Debtors frequently seek and rely upon the advice of a legal representative at a § 341 meeting. For example, at the Charlotte Tanksley creditors' meeting, Martin Garrett objected to having the debtor answer a question and stated that certain facts did not constitute substantial abuse justifying dismissal of the case. See 11 U.S.C. § 707(b) and Federal Rule of Bankruptcy Procedure 1017(e). In the George A. Rader case, Martin Garrett explained on behalf of his firm and the client why a bankruptcy schedule was not completed appropriately. In the Cary and Angela Tickle case, Mr. Garrett questioned elicited responses regarding the debtors intent to reaffirm certain debts. In the Frank McDaniel case, Mr. Garrett advised the debtor regarding a secured obligation and explained the basis for a valuation figure set forth in the debtor's schedules. In the Rebecca Jones case he answered a question regarding the ERISA status of a retirement plan and answered numerous factual questions for the debtor. In each of these cases, the debtors' legal rights were implicated.

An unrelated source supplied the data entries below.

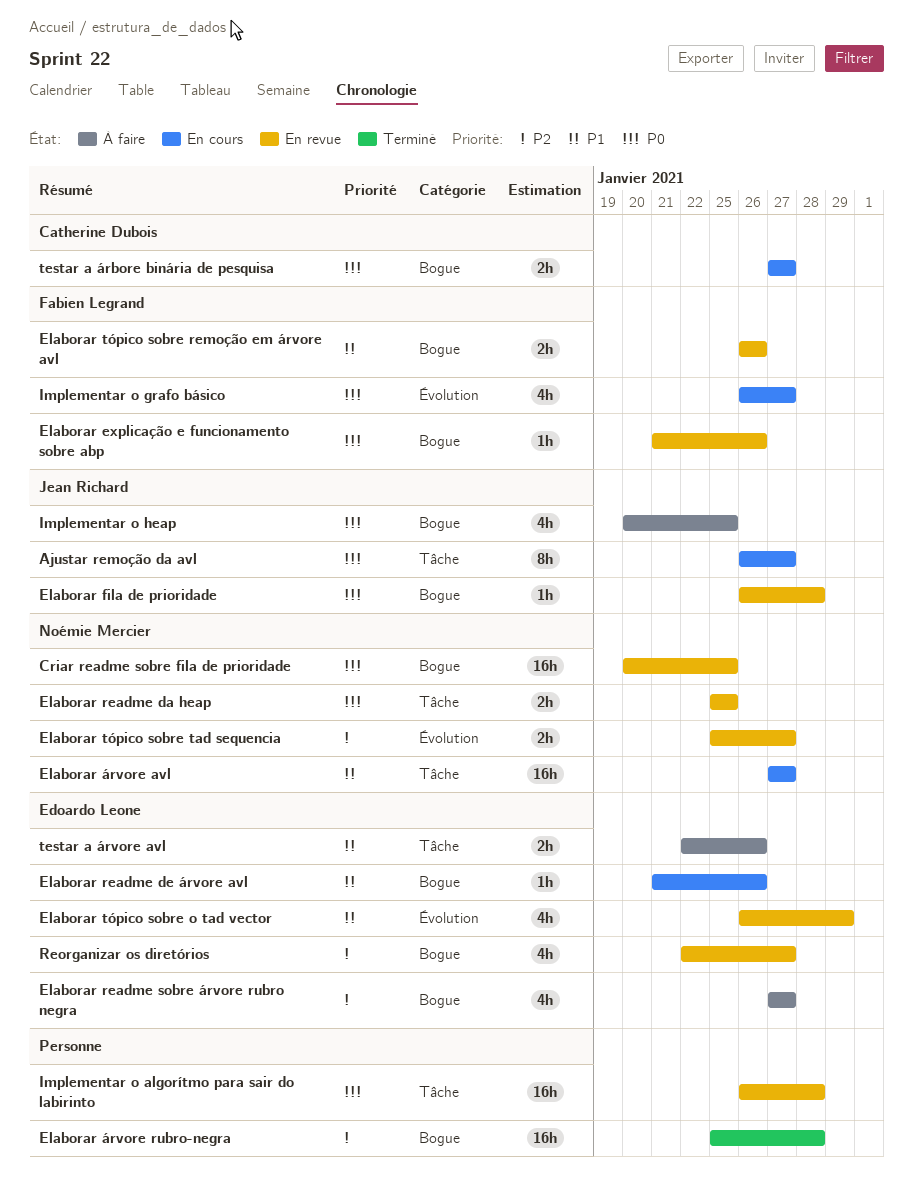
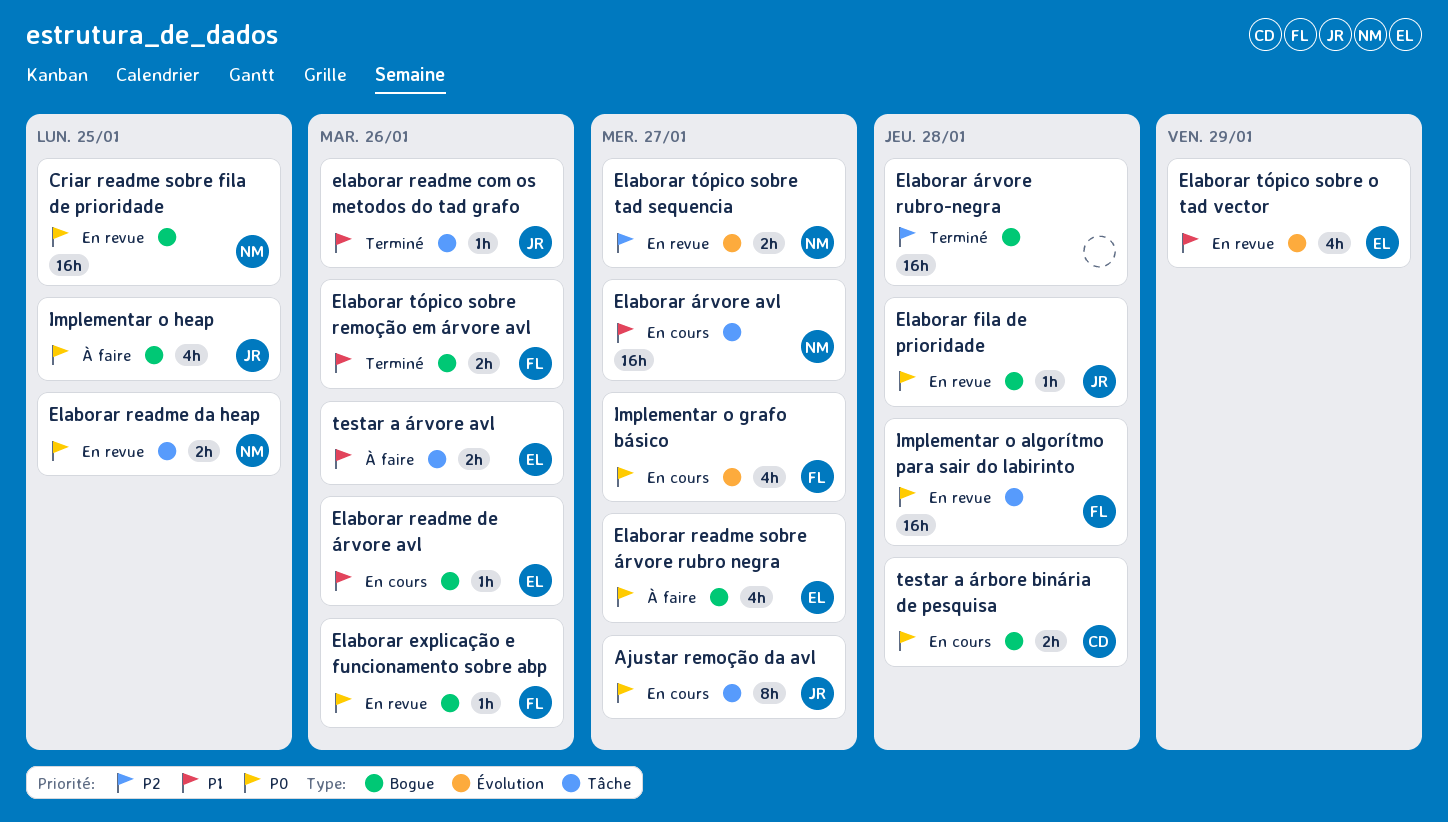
elaborar readme com os metodos do tad grafo: none -> present
Elaborar readme sobre árvore rubro negra, priority: P2 -> P0
Elaborar tópico sobre remoção em árvore avl, status: En revue -> Terminé
Implementar o algorítmo para sair do labirinto, owner: none -> Fabien Legrand
Reorganizar os diretórios: present -> none
testar a árbore binária de pesquisa, due: Jan 27 -> Jan 28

In addition to attending § 341 meetings, Martin Garrett signed a reaffirmation agreement as "debtor's attorney" in the Carl Harville, Jr. case without indicating that he was not an attorney. While indicating that he was a paralegal, he signed still other reaffirmation agreements and a motion to quash garnishment. Mr. Garrett's failure to indicate that he was not an attorney when he signed the Harville reaffirmation was apparently inadvertent. Even when he indicates that he is not an attorney, however, Mr. Garrett should not sign documents if the signature thereon indicates that services have been provided to the client which constitute the practice of law.
CONCLUSION
Because the court concludes that appearance on behalf of a client at a § 341 meeting constitutes the practice of law in Virginia, an order will be entered permanently enjoining the defendants from allowing a non-lawyer member of the Garrett Garrett firm from doing so. They will also be enjoined from engaging in any other conduct that constitutes the unauthorized practice of law. The court understands that the Assistant United States Trustee has waived the other relief requested.